SBIR-STTR Award

Blockchain-Enabled Machine Learning on Confidential Data
Award last edited on: 3/3/2021

Sponsored Program
STTR
Awarding Agency
NSF
Total Award Amount
$1,224,629
Award Phase
2
Solicitation Topic Code
OT
Principal Investigator
Guha Jayachandran

Company Information

Onu Technology Inc (AKA: ONAI Inc)

7280 Blue Hill Drive Suite 2
San Jose, CA 95128
   (408) 714-9253
   info@onutechnology.com
   www.onai.com

Research Institution

Stanford University

Phase I

Contract Number: 1914373
Start Date: 7/1/2019    Completed: 12/31/2019
Phase I year
2019
Phase I Amount
$224,634
The broader impact/commercial potential of this Small Business Innovation Research (SBIR) project includes advances in scientific understanding and substantial societal and commercial impacts. In an era with seemingly endless data breaches, the project offers a way of applying the power of machine learning while never disclosing sensitive raw data. Decentralized computation can increase the scale of models that may be trained, which will allow the use of deep learning on more complicated problems across a range of fields. Additionally, allowing confidential data to be used will allow more rapid research advances in fields with sensitive data, such as biomedicine. Furthermore, decentralized computation offers the promise of lower cost than existing computational infrastructures such as cloud providers. This greater, and more democratic, power will push the boundaries of the state-of-the-art and also enable more people to leverage large-scale machine learning.

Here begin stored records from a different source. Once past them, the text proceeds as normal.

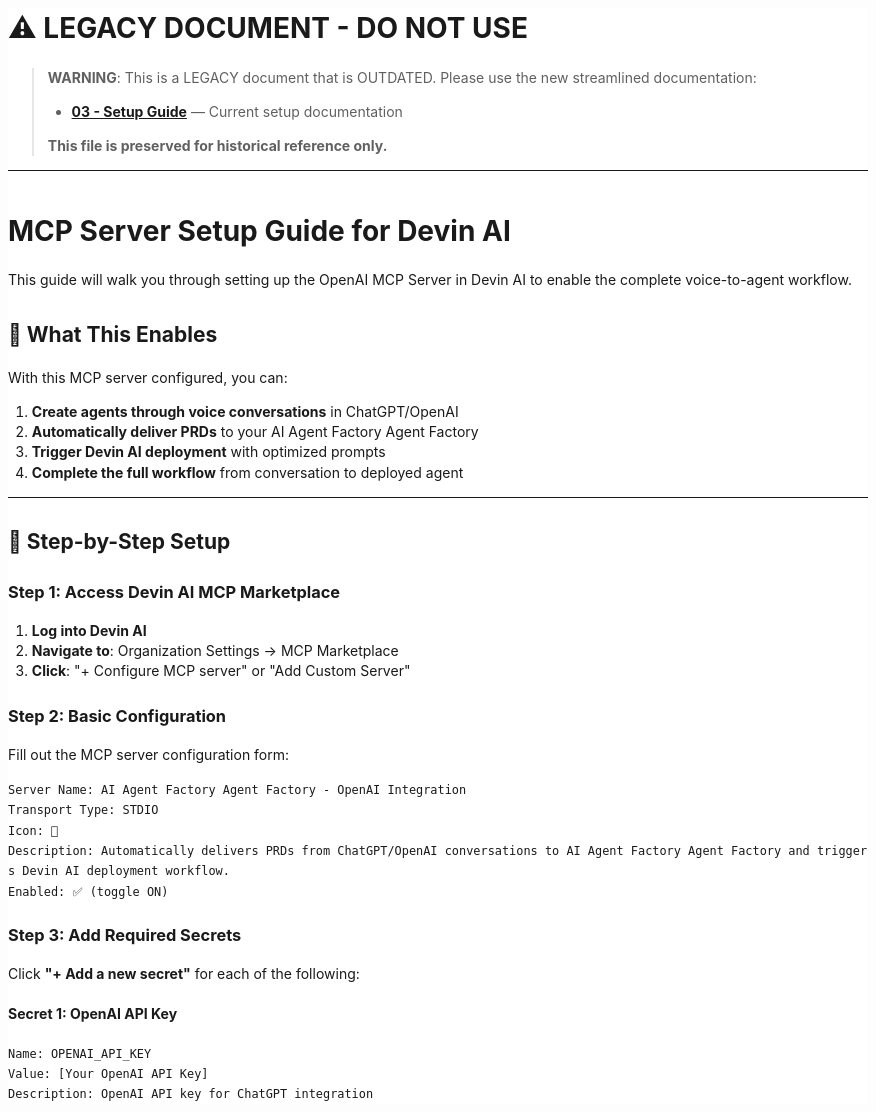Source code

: # ⚠️ LEGACY DOCUMENT - DO NOT USE

> **WARNING**: This is a LEGACY document that is OUTDATED. Please use the new streamlined documentation:
> - **[03 - Setup Guide](../../03-setup-guide.md)** — Current setup documentation
> 
> **This file is preserved for historical reference only.**

---

# MCP Server Setup Guide for Devin AI

This guide will walk you through setting up the OpenAI MCP Server in Devin AI to enable the complete voice-to-agent workflow.

## 🎯 **What This Enables**

With this MCP server configured, you can:
1. **Create agents through voice conversations** in ChatGPT/OpenAI
2. **Automatically deliver PRDs** to your AI Agent Factory Agent Factory
3. **Trigger Devin AI deployment** with optimized prompts
4. **Complete the full workflow** from conversation to deployed agent

---

## 🚀 **Step-by-Step Setup**

### **Step 1: Access Devin AI MCP Marketplace**

1. **Log into Devin AI**
2. **Navigate to**: Organization Settings → MCP Marketplace
3. **Click**: "+ Configure MCP server" or "Add Custom Server"

### **Step 2: Basic Configuration**

Fill out the MCP server configuration form:

```
Server Name: AI Agent Factory Agent Factory - OpenAI Integration
Transport Type: STDIO
Icon: 🤖
Description: Automatically delivers PRDs from ChatGPT/OpenAI conversations to AI Agent Factory Agent Factory and triggers Devin AI deployment workflow.
Enabled: ✅ (toggle ON)
```

### **Step 3: Add Required Secrets**

Click **"+ Add a new secret"** for each of the following:

#### **Secret 1: OpenAI API Key**
```
Name: OPENAI_API_KEY
Value: [Your OpenAI API Key]
Description: OpenAI API key for ChatGPT integration
```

This SBIR Phase I project proposes to advance knowledge in the area of coordinating decentralized secure machine learning with a blockchain in a manner that maintains data confidentiality and ensures verifiability. The R&D will also advance understanding and practicality of zero knowledge computational verification and homomorphic neural networks. While deep neural networks have yielded astounding results in recent years, there has been limited progress towards achieving a practical solution to training models in a decentralized context while both maintaining data confidentiality and ensuring verifiability. This is the key challenge and it is anticipated that this project will yield a solution. The proposed approach involves defining a protocol for training amongst untrusted parties that is mediated by a decentralized ledger and involves the use of homomorphic encryption and a computational verification technique. This award reflects NSF's statutory mission and has been deemed worthy of support through evaluation using the Foundation's intellectual merit and broader impacts review criteria.

Phase II

Contract Number: 2026404
Start Date: 8/1/2020    Completed: 9/30/2021
Phase II year
2020
Phase II Amount
$999,995
The broader impact/commercial potential of this Small Business Technology Transfer (STTR) Phase II project will enable collaboration with sensitive data. This will increase the ability of companies and institutions in sensitive domains, including biomedicine, to apply existing machine learning models and increase their ability to train new, more sophisticated models, thereby improving insights for enhanced care. This project will advance a blockchain technique to maintain the integrity of confidential data for shared development of machine learning techniques. This STTR Phase II project proposes to advance knowledge in the area of coordinating decentralized machine learning with a distributed ledger in a manner that maintains data confidentiality and ensures verifiability. This project extends the utility of deep neural networks in domains requiring data privacy, such as partnerships or settings involving decentralized computation. The project focuses on both inference and joint model training. The technical approach will leverage techniques from fully homomorphic encryption (FHE) and secure multiparty computation (MPC). The work will advance an FHE cryptosystem, assess practical performance of candidate cryptosystems, and develop efficient cryptographic verification techniques mediated by the distributed ledger. In addition to creating critical knowledge in the preceding areas, other technical results will include accessible open-source tooling for neural network inference on encrypted data and a modular framework for practical deployment, including interfacing with data stores. The program of work will lead to technology that enables verifiable confidential inference and joint model training and will demonstrate these capabilities on real-world analyses in medicine with medical image and non-image data.This award reflects NSF's statutory mission and has been deemed worthy of support through evaluation using the Foundation's intellectual merit and broader impacts review criteria.